Image Source: Daniel Vaughn
For decades, barrel-shaped offset smokers have been the pitmaster's tool of choice. But boxy rotisseries are making a comeback, especially in Texas. Think the offset came first? The patent for rotisserie smokers actually predates the offset patent. It's just that offsets have more cachet among BBQ traditionalists. At least they did. Now, companies like M&M BBQ are making tricked-out rotisserie smokers that bring the bling and the ease of automated rotation to big BBQ operations. Of course, you can't hide the electrical cord required to spin the Ferris wheel of shelves inside.
Image Source: Peter Holley
Pitmasters are used to working with wood-fired ovens in poorly ventilated rooms, where temperatures regularly hit 100ºF. But this summer's heat dome in Texas has broken decades-long records, sending pit room temps as high as 130ºF. This year's surge in summer travel has only increased demand for Texas BBQ, putting pitmasters at increased risk of dehydration, heat exhaustion, and heat stroke for weeks on end. Take a peek inside Louie Meuller's iconic BBQ pit room to see how some cooks are pushing the outer limits of human endurance.

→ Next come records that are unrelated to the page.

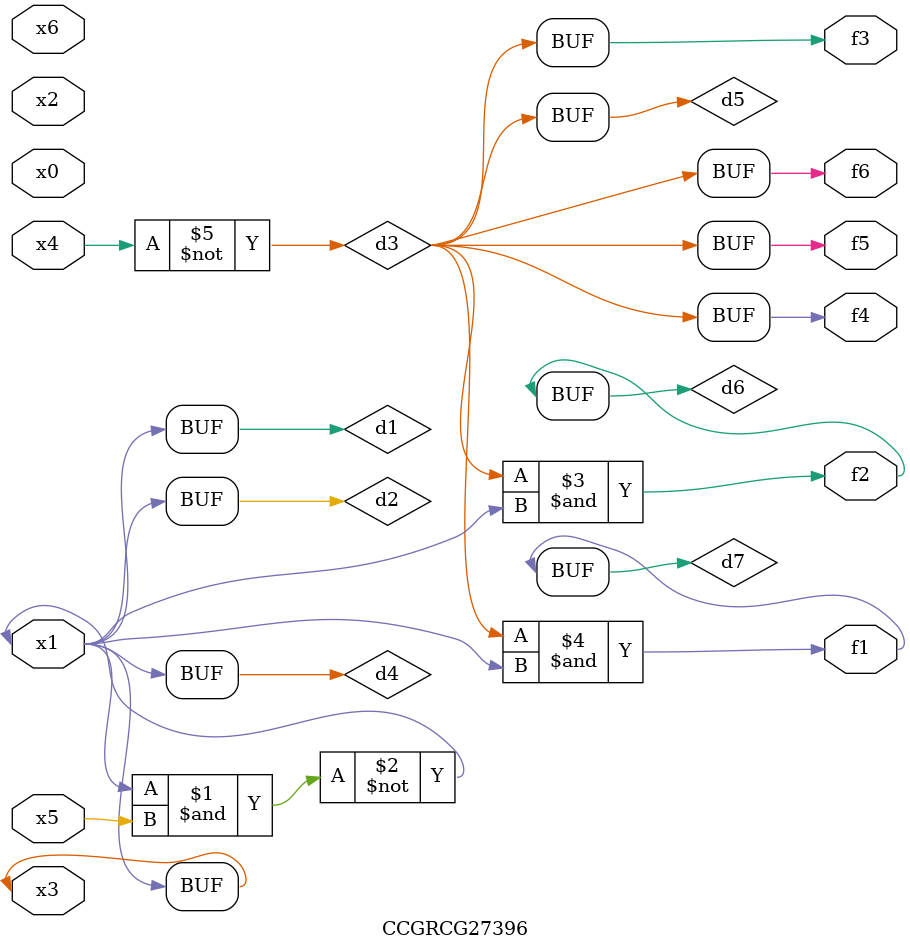
<source format=v>
module CCGRCG27396(
	input x0, x1, x2, x3, x4, x5, x6,
	output f1, f2, f3, f4, f5, f6
);

	wire d1, d2, d3, d4, d5, d6, d7;

	buf (d1, x1, x3);
	nand (d2, x1, x5);
	not (d3, x4);
	buf (d4, d1, d2);
	buf (d5, d3);
	and (d6, d3, d4);
	and (d7, d3, d4);
	assign f1 = d7;
	assign f2 = d6;
	assign f3 = d5;
	assign f4 = d5;
	assign f5 = d5;
	assign f6 = d5;
endmodule

</source>
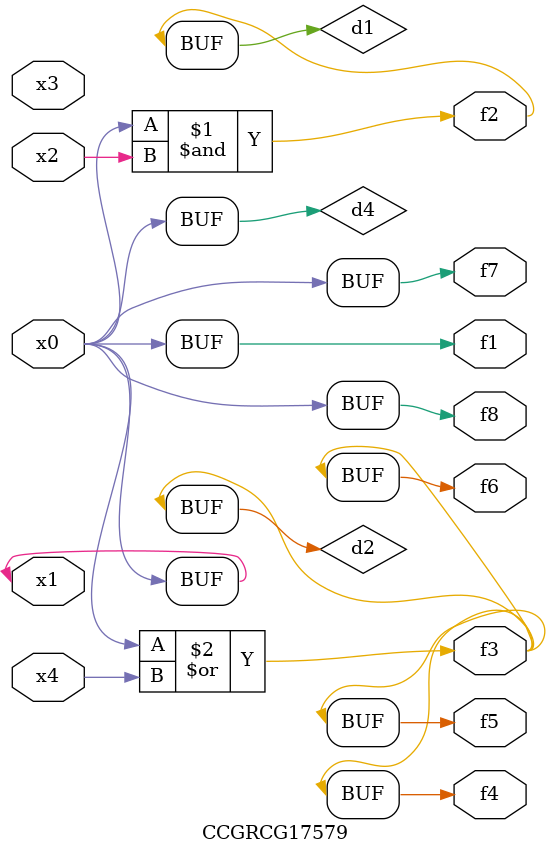
<source format=v>
module CCGRCG17579(
	input x0, x1, x2, x3, x4,
	output f1, f2, f3, f4, f5, f6, f7, f8
);

	wire d1, d2, d3, d4;

	and (d1, x0, x2);
	or (d2, x0, x4);
	nand (d3, x0, x2);
	buf (d4, x0, x1);
	assign f1 = d4;
	assign f2 = d1;
	assign f3 = d2;
	assign f4 = d2;
	assign f5 = d2;
	assign f6 = d2;
	assign f7 = d4;
	assign f8 = d4;
endmodule

</source>
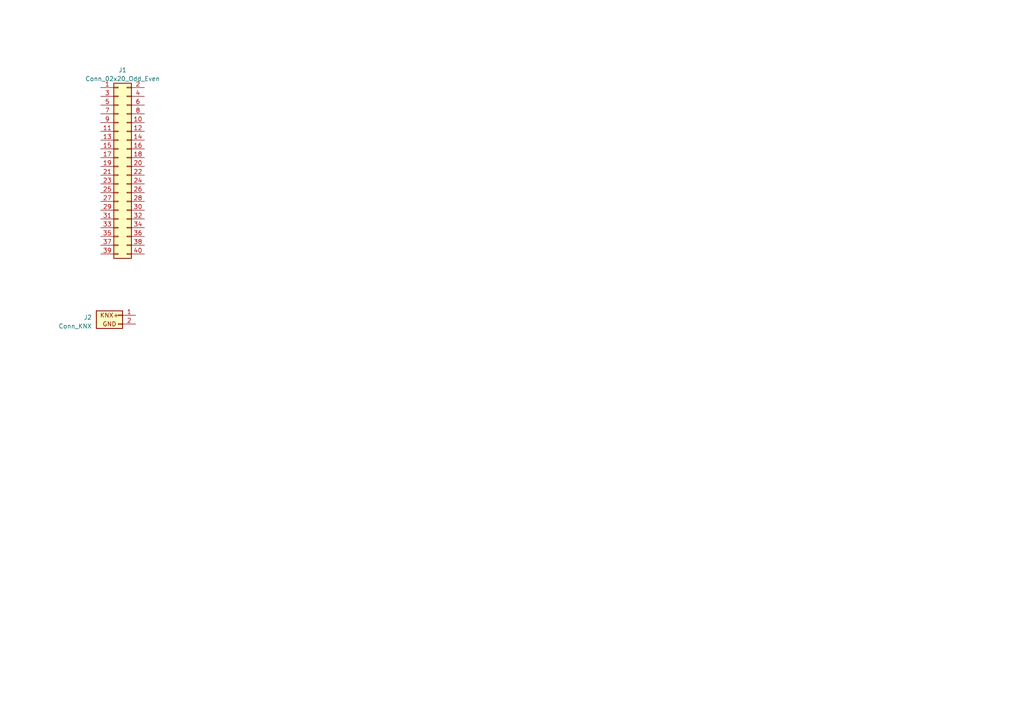
<source format=kicad_sch>
(kicad_sch (version 20230121) (generator eeschema)

  (uuid 2cc27eb4-223a-4b0c-9dad-cc8425a7e92e)

  (paper "A4")

  


  (symbol (lib_id "OpenKNX:Conn_KNX") (at 34.29 91.44 0) (mirror y) (unit 1)
    (in_bom yes) (on_board yes) (dnp no)
    (uuid 9385d6d9-ea45-4266-a217-71bd1ff4869b)
    (property "Reference" "J2" (at 26.67 92.075 0)
      (effects (font (size 1.27 1.27)) (justify left))
    )
    (property "Value" "Conn_KNX" (at 26.67 94.615 0)
      (effects (font (size 1.27 1.27)) (justify left))
    )
    (property "Footprint" "OpenKNX:KNX_Connector" (at 34.29 91.44 0)
      (effects (font (size 1.27 1.27)) hide)
    )
    (property "Datasheet" "~" (at 34.29 91.44 0)
      (effects (font (size 1.27 1.27)) hide)
    )
    (pin "1" (uuid c1930fda-05ec-4e57-a199-bd218c8d8c58))
    (pin "2" (uuid 7014627b-be9c-4c99-a16d-52497bdac6fd))
    (instances
      (project "REG4-DaliGW"
        (path "/2cc27eb4-223a-4b0c-9dad-cc8425a7e92e"
          (reference "J2") (unit 1)
        )
      )
    )
  )

  (symbol (lib_id "Connector_Generic:Conn_02x20_Odd_Even") (at 34.29 48.26 0) (unit 1)
    (in_bom yes) (on_board yes) (dnp no) (fields_autoplaced)
    (uuid d7b6fbbb-0639-4423-9a5f-83454908e259)
    (property "Reference" "J1" (at 35.56 20.32 0)
      (effects (font (size 1.27 1.27)))
    )
    (property "Value" "Conn_02x20_Odd_Even" (at 35.56 22.86 0)
      (effects (font (size 1.27 1.27)))
    )
    (property "Footprint" "Connector_PinHeader_2.54mm:PinHeader_2x20_P2.54mm_Vertical" (at 34.29 48.26 0)
      (effects (font (size 1.27 1.27)) hide)
    )
    (property "Datasheet" "~" (at 34.29 48.26 0)
      (effects (font (size 1.27 1.27)) hide)
    )
    (pin "1" (uuid 59b64ee8-a4c2-4da4-aae2-f84c05e5c518))
    (pin "10" (uuid 4b8a2023-a0df-428e-b1cf-b134dfbc4e2b))
    (pin "11" (uuid 452e72da-4b09-45d0-b920-e2fb28c9e098))
    (pin "12" (uuid a77b2506-8960-413e-8a04-25a4eba29f3e))
    (pin "13" (uuid 576b22c1-f3ca-43f5-a430-7f85bc959087))
    (pin "14" (uuid 145758c6-c3a9-459e-ac07-3329d014cc40))
    (pin "15" (uuid 13307da5-9068-46f1-874c-7f2f19b4e56a))
    (pin "16" (uuid 0e144b29-df41-4064-9bf6-eed6b076610c))
    (pin "17" (uuid 91af017c-74e1-4fc7-bbcd-817ae543a6fc))
    (pin "18" (uuid 7c468cda-85ce-4ea1-ad03-a0722b2de3ee))
    (pin "19" (uuid 8204a4ca-1608-40d9-bd27-3039138d2b1c))
    (pin "2" (uuid 6a140d7e-12b8-46c9-8626-da2e2cf5ee8d))
    (pin "20" (uuid 3ea73c05-8098-4546-ad02-9139d553928a))
    (pin "21" (uuid 4dbaa263-5d88-45b6-994b-ece5d07a113a))
    (pin "22" (uuid 657ce16d-d8ea-4edf-b5d9-7aafcc005c31))
    (pin "23" (uuid 932b419e-1446-486e-8f50-145bef82112e))
    (pin "24" (uuid 58c2ea1c-7bd7-4be7-a7b6-3cd6db54d098))
    (pin "25" (uuid 68764f35-4faa-44ac-9baa-b0fc127f0402))
    (pin "26" (uuid 5b37d60a-c4a5-4f39-8067-be6549cfc2b4))
    (pin "27" (uuid 6d973fa7-2bdd-4fde-a944-9141febebd0f))
    (pin "28" (uuid 46ccdf81-66d2-482d-9e49-119a9fcc40fe))
    (pin "29" (uuid 704b8218-7924-4e95-afed-b6404a90db14))
    (pin "3" (uuid 33a7fae2-055a-441b-bc00-d520a4833b71))
    (pin "30" (uuid 5f5112d6-21bf-425c-9532-f6cc67db5e17))
    (pin "31" (uuid 6e075197-263e-47e8-a9f9-c9ad92923993))
    (pin "32" (uuid bbbb47a2-961d-42c4-8ecc-9aeafbd2a882))
    (pin "33" (uuid 89376250-1ce0-4e23-933d-3fde6a91d3d2))
    (pin "34" (uuid bdf72e5f-619e-49f9-87de-6a06f8d8dd7a))
    (pin "35" (uuid b920ae16-d7f4-47db-bbe8-069ba4b2c873))
    (pin "36" (uuid 2120a22a-7902-48dc-a6ca-f4b10228485f))
    (pin "37" (uuid 1504a15d-0366-42be-905f-1e813557591a))
    (pin "38" (uuid 3b609aa4-bb74-42e0-9c22-cae5df4d0921))
    (pin "39" (uuid c6f5fb8f-00cb-4889-b504-2fa11dfa2afc))
    (pin "4" (uuid 52d44960-2167-432d-ae87-6918ac9f35b4))
    (pin "40" (uuid 08fc6157-702a-4521-a6e5-5946a69c98cf))
    (pin "5" (uuid 0803776a-0758-4195-a0d4-f1e773a7b9b1))
    (pin "6" (uuid e478a3e5-d014-411c-9222-7b5014519a27))
    (pin "7" (uuid 97990fc8-75c8-45ca-b8cd-8b847746bbc8))
    (pin "8" (uuid 7ced7c68-a0ed-48e1-a027-b7b3de49a622))
    (pin "9" (uuid 6d3ca312-31a7-4906-91bf-b1909e576477))
    (instances
      (project "REG4-DaliGW"
        (path "/2cc27eb4-223a-4b0c-9dad-cc8425a7e92e"
          (reference "J1") (unit 1)
        )
      )
    )
  )

  (sheet_instances
    (path "/" (page "1"))
  )
)

</source>
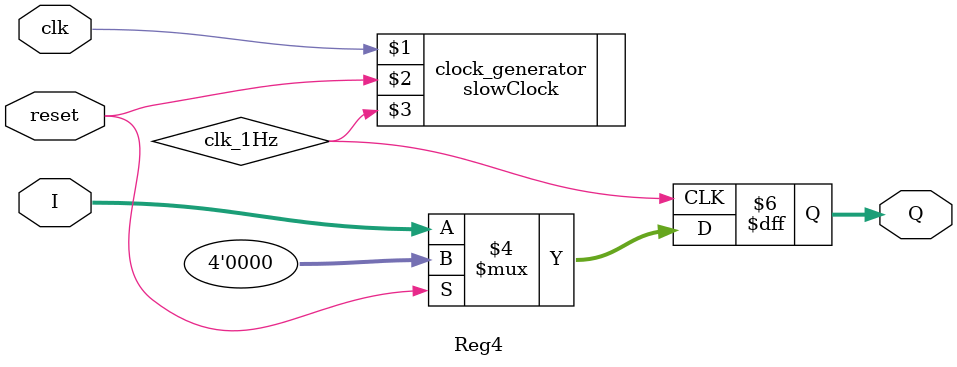
<source format=sv>
module Reg4(I, Q, clk, reset);
input clk, reset;
input [3:0] I;
output [3:0] Q;
reg [3:0] Q;


wire clk_1Hz;
slowClock clock_generator(clk, reset, clk_1Hz);

always@(posedge clk_1Hz) begin      
    if (reset == 1)
        Q <= 4'b0000;   
    else
        Q <= I;

end
endmodule

</source>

Image Source: Greg Dupree/Food & Wine
Hallmarks of Caribbean barbecue include allspice, vinegar, Scotch bonnet chiles, and tropical fruit such as guava, according to food journalist Kayla Stewart. These elements can be traced to the Taino, an Indigenous people who inhabited various Caribbean islands. Today's barbecue in Jamaica, Cuba, Puerto Rico, the Dominican Republic, Haiti, and Trinidad and Tobago was also influenced by African communities and European colonizers who brought new ingredients and cooking techniques to the islands. Of course, fire and smoke remain central to this barbecue style, and jerk remains its most well-known expression, in which allspice (berries of the pimento tree) creates a flavoring paste for food cooked over pimento wood. And with that story, I am now hungry for jerk pork and a cold beer.